Exercise prompt: Repeat exactly, and only, the lines from the one holding "(pin no_connect line" through the last line of the records below.

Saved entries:
------------------------------------
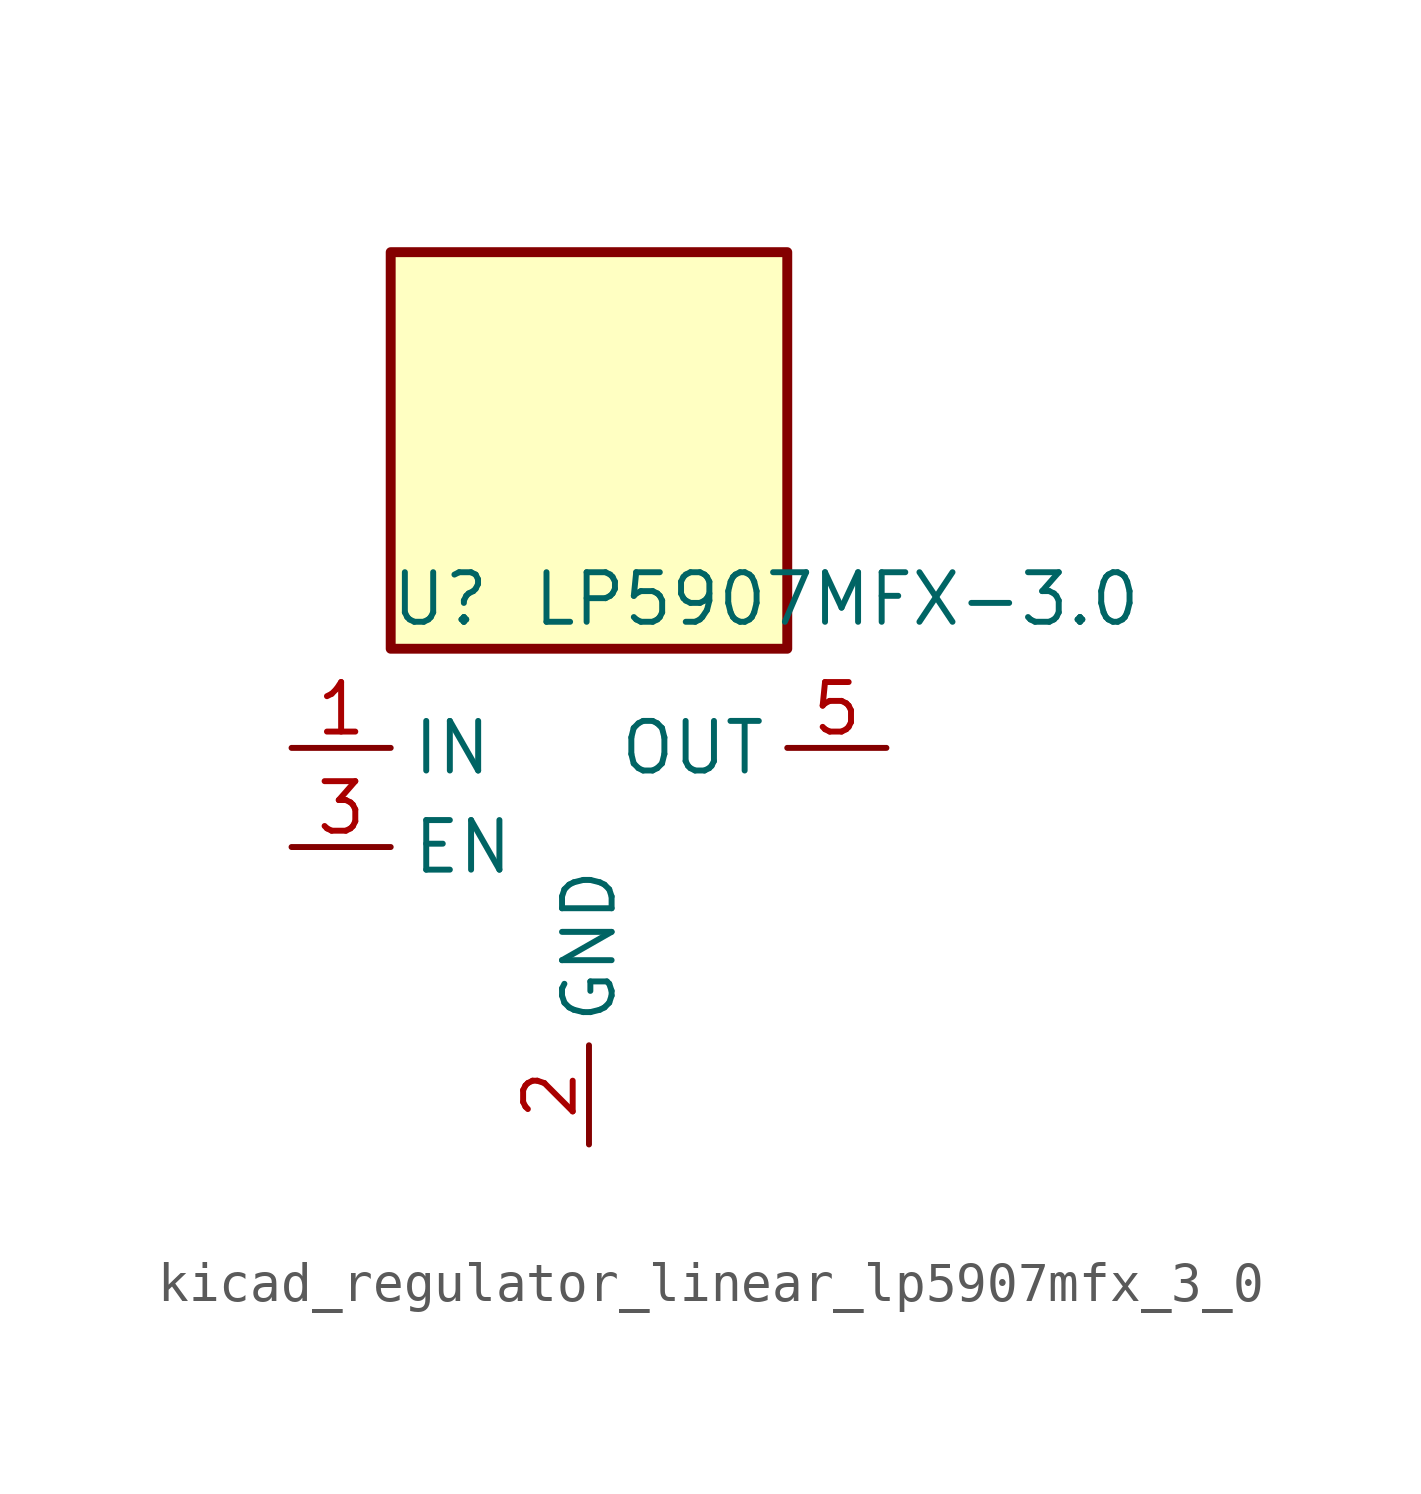
<source format=kicad_sym>
(kicad_symbol_lib
  (version 20220914)
  (generator kicad_symbol_editor)
  (symbol "kicad_regulator_linear_lp5907mfx_3_0"
    (property "Reference" "U"
      (at -3.81 6.35 0)
      (effects (font (size 1.27 1.27))))
    (property "Value" "LP5907MFX-3.0"
      (at 6.35 6.35 0)
      (effects (font (size 1.27 1.27))))
    (symbol "kicad_regulator_linear_lp5907mfx_3_0_0_1"
      (rectangle (start 5.08 15.24) (end -5.08 5.08) (stroke (width 0.254) (type default)) (fill (type background)))
      (pin power_in line (at -7.62 2.54 0) (length 2.54) (name "IN" (effects (font (size 1.27 1.27)))) (number "1" (effects (font (size 1.27 1.27)))))
      (pin power_in line (at 0 -7.62 90) (length 2.54) (name "GND" (effects (font (size 1.27 1.27)))) (number "2" (effects (font (size 1.27 1.27)))))
      (pin input line (at -7.62 0 0) (length 2.54) (name "EN" (effects (font (size 1.27 1.27)))) (number "3" (effects (font (size 1.27 1.27)))))
      (pin no_connect line (at 5.08 0 180) (length 2.54) hide (name "NC" (effects (font (size 1.27 1.27)))) (number "4" (effects (font (size 1.27 1.27)))))
      (pin power_out line (at 7.62 2.54 180) (length 2.54) (name "OUT" (effects (font (size 1.27 1.27)))) (number "5" (effects (font (size 1.27 1.27))))))))
</source>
------------------------------------
Result for this exercise:
      (pin no_connect line (at 5.08 0 180) (length 2.54) hide (name "NC" (effects (font (size 1.27 1.27)))) (number "4" (effects (font (size 1.27 1.27)))))
      (pin power_out line (at 7.62 2.54 180) (length 2.54) (name "OUT" (effects (font (size 1.27 1.27)))) (number "5" (effects (font (size 1.27 1.27))))))))
</source>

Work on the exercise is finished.